Spider-Man: Turn Off The Dark is a high-octane, thrilling adventure through New York City’s darkest hour. While definitely not perfect, Spidey has a lot of things going for it. It’s brilliantly creative use of the stage and fantastic directing by Julie Taymor make it a worthwhile experience despite some major plot holes and a forgettable soundtrack. Is this the web-slinging adventure we paid for or are our Spidey senses malfunctioning? Let’s find out!
As stated earlier,Spider-Man: Turn Off The Dark is a visual treat. Spidey glides from one side of the stage to the other and the aerial fight scenes look absolutely amazing. The critics weren’t kidding when they said that it takes your breath away. The last battle involving a fight between Spider-Man and the Green Goblin took place on the Chrysler Building, and Taymor’s ability to stage the fight certainly deserves applause.

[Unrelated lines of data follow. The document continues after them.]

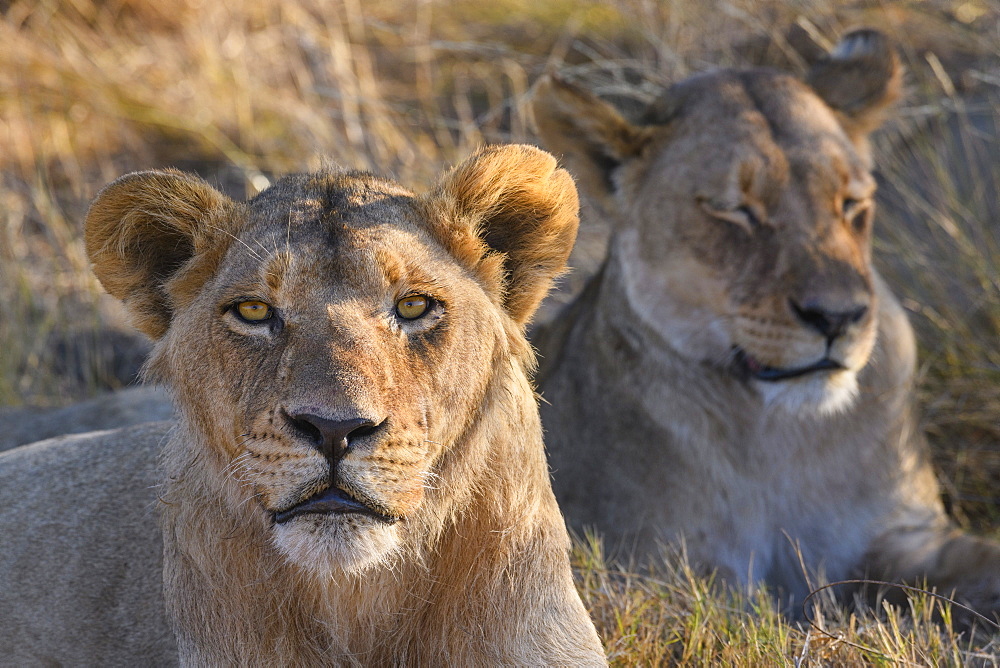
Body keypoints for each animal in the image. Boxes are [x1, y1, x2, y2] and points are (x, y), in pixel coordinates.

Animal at [536, 27, 1000, 620]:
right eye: (734, 209)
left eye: (852, 202)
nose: (837, 316)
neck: (780, 436)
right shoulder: (665, 570)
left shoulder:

However, there are many aspects of Spidey’s Broadway debut that take away from it being all it could be; the most noticeable of which is Taymor’s addition of unnecessary characters. Arachne, Emily Oswald, and the entire Sinister Six could have been taken out of the script completely since they were all thin, irrelevant, and in some cases, annoying.
The biggest let-down for me was the soundtrack. I have been thoroughly surprised with Broadway music recently from How to Succeed in Business’ 50’s jazz to the nostalgic roar of The Lion King. I can agree that writing music for a superhero is challenging but the score, written by Bono and the Edge, felt like a giant U2 commercial. Take a listen to “Bouncing Off The Walls” and you can see how heavily U2 focused on incorporating its own distinctive style rather than contributing to the story of the musical. Green Goblin’s ringtone was “Beautiful Day”, the dance music at the nightclub was “Vertigo”, and there were tons of homages to the band’s members as well.
Another pet peeve I had with the play was Peter Parker himself. He is just unlikeable. One of the most unique aspects of the Spider-Man franchise is how down to earth Peter Parker is. He’s not a hotshot billionaire or a dashingly handsome mutant. He’s an admirable college kid with a true passion for helping those in need. The Peter Parker in Spider-Man: Turn Off The Dark dressed like a total hipster, avoided every charming aspect of Maguire’s Parker, and overeacted to the point where you want to root for the enemy. However, as for the other characters, the casting is spot on. Patrick Page steals the show as The Green Goblin while incorporating aspects of other famous super-villains like Lex Luthor and the Joker.
If you are forced to pay full price to see Spidey, I would recommend checking something else out. However, if you can snag cheap tickets, I highly recommend going just to be delighted by the musical’s visuals. The fight scenes are beautifully choreographed and Spider-Man: Turn Off The Dark clearly believes in bringing the play directly to the audience, meaning Spidey and the Goblin will be going at it just inches away from you!